Minimality, distality and equicontinuity for semigroup actions on compact Hausdorff spaces

TL;DR

This paper investigates the relationships between equicontinuity, surjectivity, and distality in semigroup actions on compact Hausdorff spaces, establishing equivalences and exploring implications for minimality, sensitivity, and recurrence.

Contribution

It proves that equicontinuous surjective semiflows are equivalent to uniformly distal ones and explores their invertible counterparts, extending understanding of their dynamical properties.

Findings

Equicontinuous surjective semiflows are equivalent to uniformly distal ones.

Invertible semiflows with these properties have specific minimality and sensitivity characteristics.
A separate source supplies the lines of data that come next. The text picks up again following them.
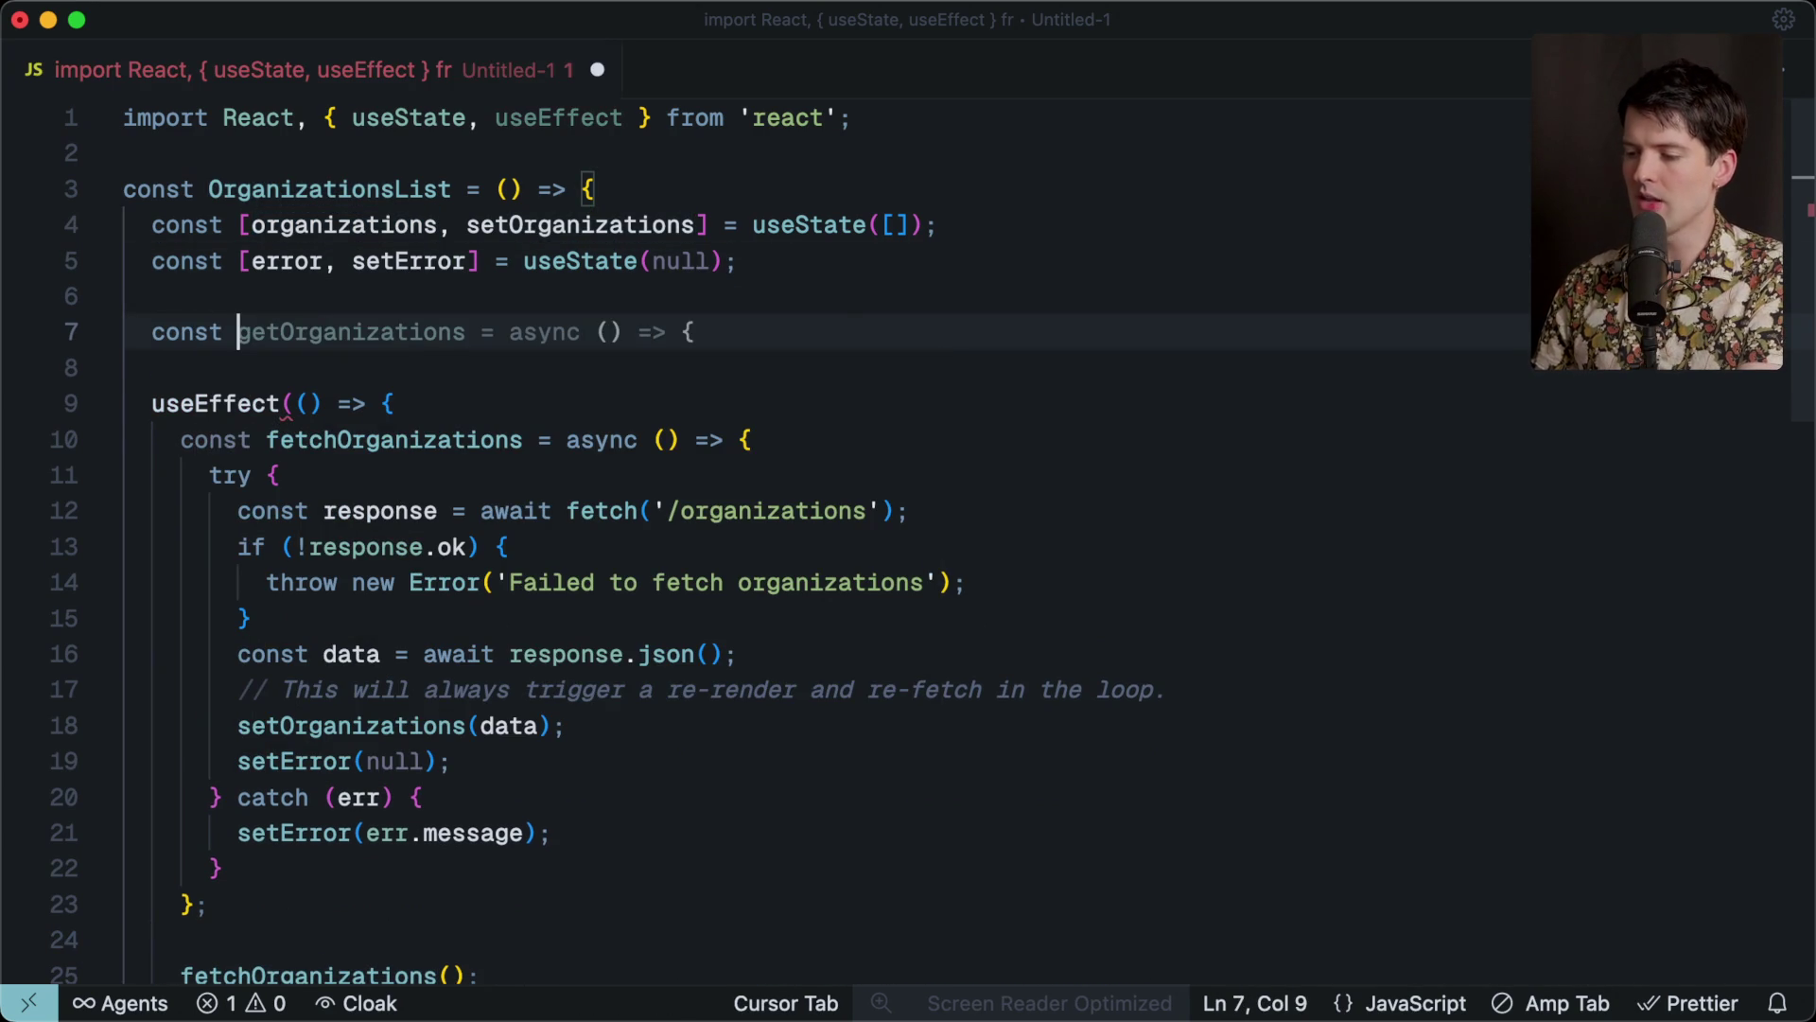
text(user)
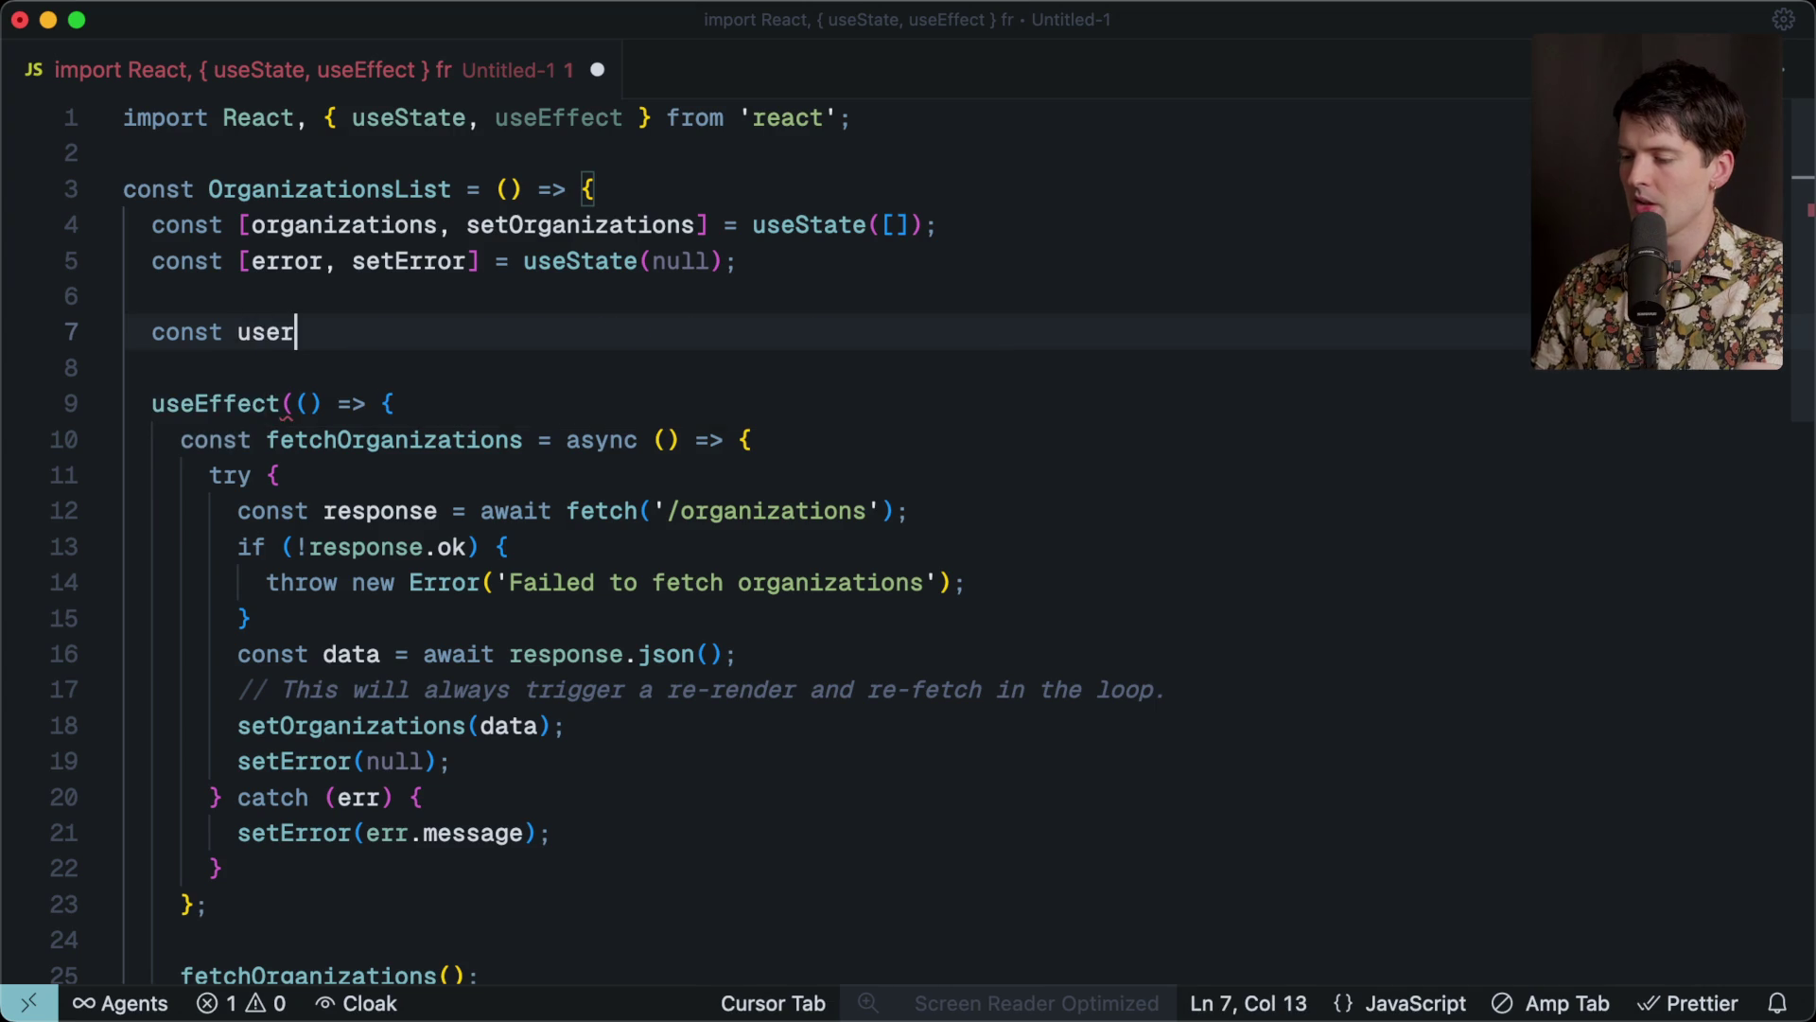
text(Data = {)
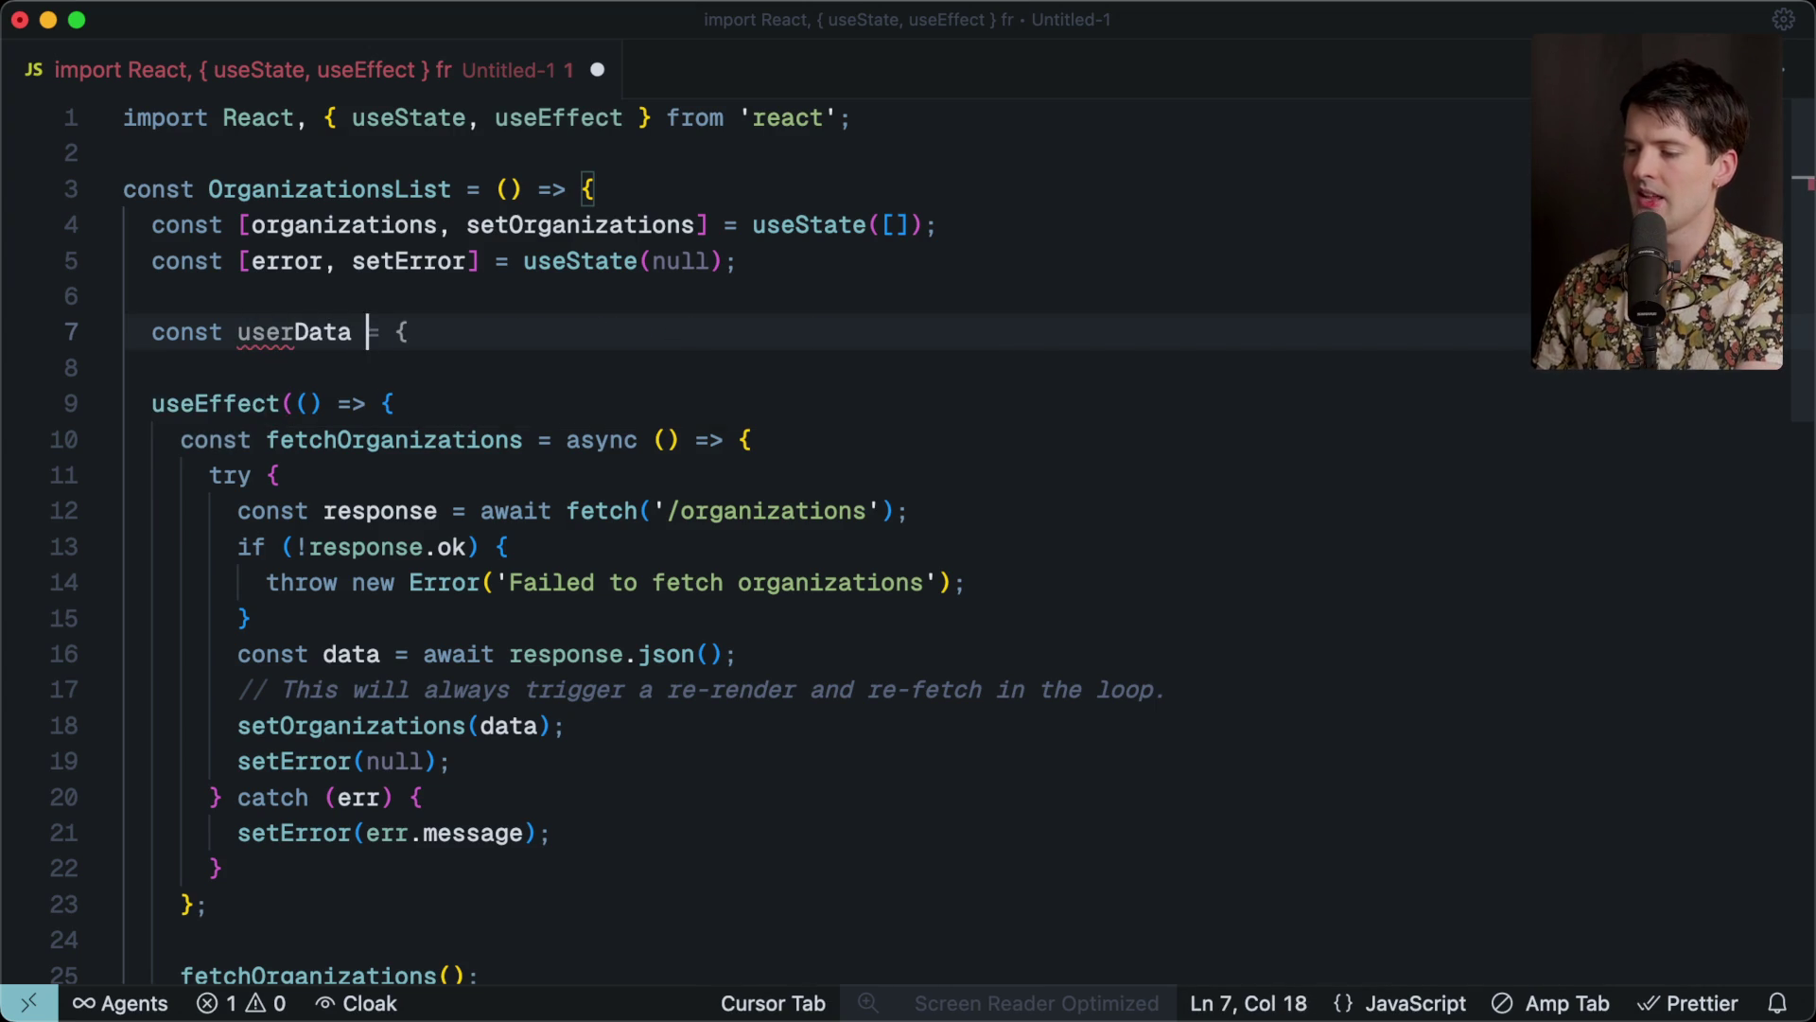
key(Return)
text(userI)
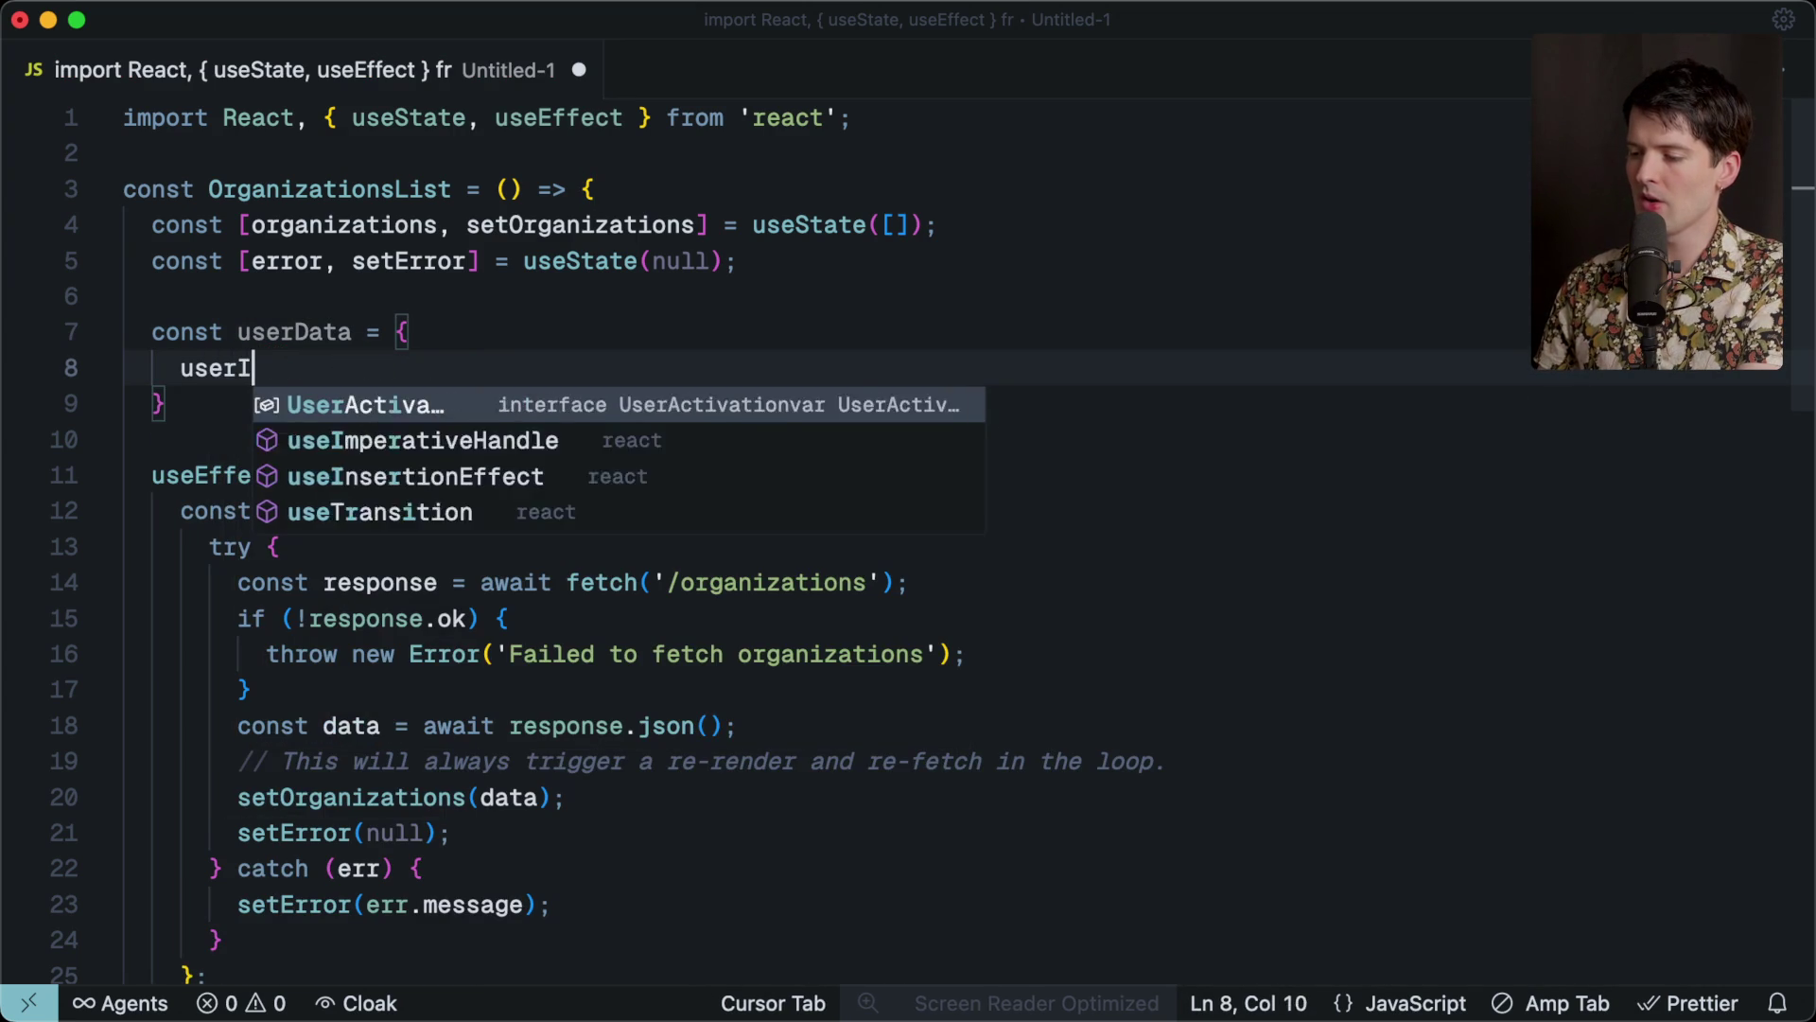
text(d: "123",)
The paper analyzes recurrence and weak almost periodicity in zero-dimensional phase spaces.

Abstract

Let $\pi\colon T\times X\rightarrow X$ with phase map $(t,x)\mapsto tx$, denoted $(\pi,T,X)$, be a \textit{semiflow} on a compact Hausdorff space $X$ with phase semigroup $T$. If each $t\in T$ is onto, $(\pi,T,X)$ is called surjective; and if each $t\in T$ is 1-1 onto $(\pi,T,X)$ is called invertible and in latter case it induces $\pi^{-1}\colon X\times T\rightarrow X$ by $(x,t)\mapsto xt:=t^{-1}x$, denoted $(\pi^{-1},X,T)$. In this paper, we show that $(\pi,T,X)$ is equicontinuous surjective iff it is uniformly distal iff $(\pi^{-1},X,T)$ is equicontinuous surjective. As applications of this theorem, we also consider the minimality, distality, and sensitivity of $(\pi^{-1},X,T)$ if $(\pi,T,X)$ is invertible with these dynamics. We also study the pointwise recurrence and Gottschalk's weak almost periodicity of $\mathbb{Z}$-flow with compact zero-dimensional phase space.